Her campaign is yielding fruits as a number of hospitals and healthcare centres now realise the danger of the traditional use of envelopes and other unhygienic materials during surgeries and treatment.
“The reception has been very good,” she says.
“It is not as if some of them do not know what is right. Some make excuses for themselves; some make excuses for patients and for the hospitals. Right now, I am not only trying to sell the products. I want to make sure that you and I can actually be on that operating table and feel secure,” she says.
So far, about 40 hospitals have accepted her message.
“When I started, I went to elite private hospitals. But at some point, I had to change a strategy to reach others,” the 40-year-old entrepreneur says.
Being from the South-East part of Nigeria, she has been able to get 15 hospitals to accept her message and products.
“A teaching hospital in the South-East has phased out brown paper completely. They said they did not know a product like ours existed. They also use our surgical parts,” she discloses.
Alu says that the hospitals complained initially that her products were expensive, but later realised that they were relatively cheaper.
“I asked them to go back and do the cost analysis on what they were using and the consequences, side by side with what I was offering them. It was at that point that some of them went home and did the cost analysis and told us to bring the products.”
“They were having womb break down and a lot of infections, but the patients would not know. I keep telling them to educate the patients so that they make the right choice,” she says.
“I said to them, ‘Sell safety to the patients because this life does not have any duplicate. If I know I am going to get a value from what I am paying for, obviously I will pay for it. Remove that brown paper which you buy at N50, because you end up giving them HIV virus for life.
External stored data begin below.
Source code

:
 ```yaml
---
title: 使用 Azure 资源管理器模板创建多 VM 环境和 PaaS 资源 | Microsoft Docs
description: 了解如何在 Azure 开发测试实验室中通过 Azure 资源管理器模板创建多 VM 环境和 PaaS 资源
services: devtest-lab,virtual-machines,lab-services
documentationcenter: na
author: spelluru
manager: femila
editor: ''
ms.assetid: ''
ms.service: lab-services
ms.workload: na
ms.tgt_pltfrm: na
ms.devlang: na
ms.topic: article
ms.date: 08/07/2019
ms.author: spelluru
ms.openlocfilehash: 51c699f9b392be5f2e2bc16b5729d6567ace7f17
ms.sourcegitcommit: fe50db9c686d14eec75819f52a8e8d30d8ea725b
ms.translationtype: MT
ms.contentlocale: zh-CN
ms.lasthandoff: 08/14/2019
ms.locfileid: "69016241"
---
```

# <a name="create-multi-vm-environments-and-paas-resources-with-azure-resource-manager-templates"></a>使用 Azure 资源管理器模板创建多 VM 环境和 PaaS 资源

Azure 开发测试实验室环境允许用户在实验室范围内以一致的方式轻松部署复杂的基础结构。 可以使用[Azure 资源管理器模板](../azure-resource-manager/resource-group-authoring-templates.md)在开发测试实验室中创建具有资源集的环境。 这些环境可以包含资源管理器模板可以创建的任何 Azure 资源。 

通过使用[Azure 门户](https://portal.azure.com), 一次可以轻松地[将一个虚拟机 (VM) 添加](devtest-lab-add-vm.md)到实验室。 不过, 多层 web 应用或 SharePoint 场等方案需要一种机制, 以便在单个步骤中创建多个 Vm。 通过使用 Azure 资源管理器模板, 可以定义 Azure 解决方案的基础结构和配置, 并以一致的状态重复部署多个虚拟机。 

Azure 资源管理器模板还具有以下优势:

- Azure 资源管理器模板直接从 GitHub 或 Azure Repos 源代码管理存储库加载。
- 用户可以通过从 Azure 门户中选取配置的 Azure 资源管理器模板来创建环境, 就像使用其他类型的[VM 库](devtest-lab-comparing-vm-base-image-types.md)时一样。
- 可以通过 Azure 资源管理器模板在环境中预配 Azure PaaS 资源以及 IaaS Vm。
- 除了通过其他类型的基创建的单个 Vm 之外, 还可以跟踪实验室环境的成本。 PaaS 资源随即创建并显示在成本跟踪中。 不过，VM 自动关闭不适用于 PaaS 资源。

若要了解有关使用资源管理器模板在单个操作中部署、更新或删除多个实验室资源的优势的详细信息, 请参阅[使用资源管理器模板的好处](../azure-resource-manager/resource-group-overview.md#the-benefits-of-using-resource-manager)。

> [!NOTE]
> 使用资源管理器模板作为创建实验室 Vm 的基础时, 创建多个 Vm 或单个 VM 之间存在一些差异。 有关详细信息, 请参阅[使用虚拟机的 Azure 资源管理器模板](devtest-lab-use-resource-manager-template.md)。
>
The cost of life is not N50. We are trying to create a change in perception,” she says.
Being an importer of some of the materials, Alu says foreign exchange fluctuation is one of her greatest challenges.
“Our products are mostly from Europe, and the fluctuation in FX has been the biggest challenge,” she says.
On the health sector, the entrepreneur believes that it is understaffed, making an average healthcare worker overworked.
“That is why when you see them it seems they are a ticking time bomb waiting to explode. It is work pressure. Government should employ more and fund the health sector. There is a difference between renovating a building and giving the health workers the right tools,” she admonishes.
The entrepreneur combines her role as a mother and entrepreneur so well that neither is affected. She attributes this to good planning.
She is a mentee of the Lagos Chamber of Commerce and Industry (LCCI)’s Mentorship Programme. She says the mentorship programme has changed her perception about business and money, enabling to properly.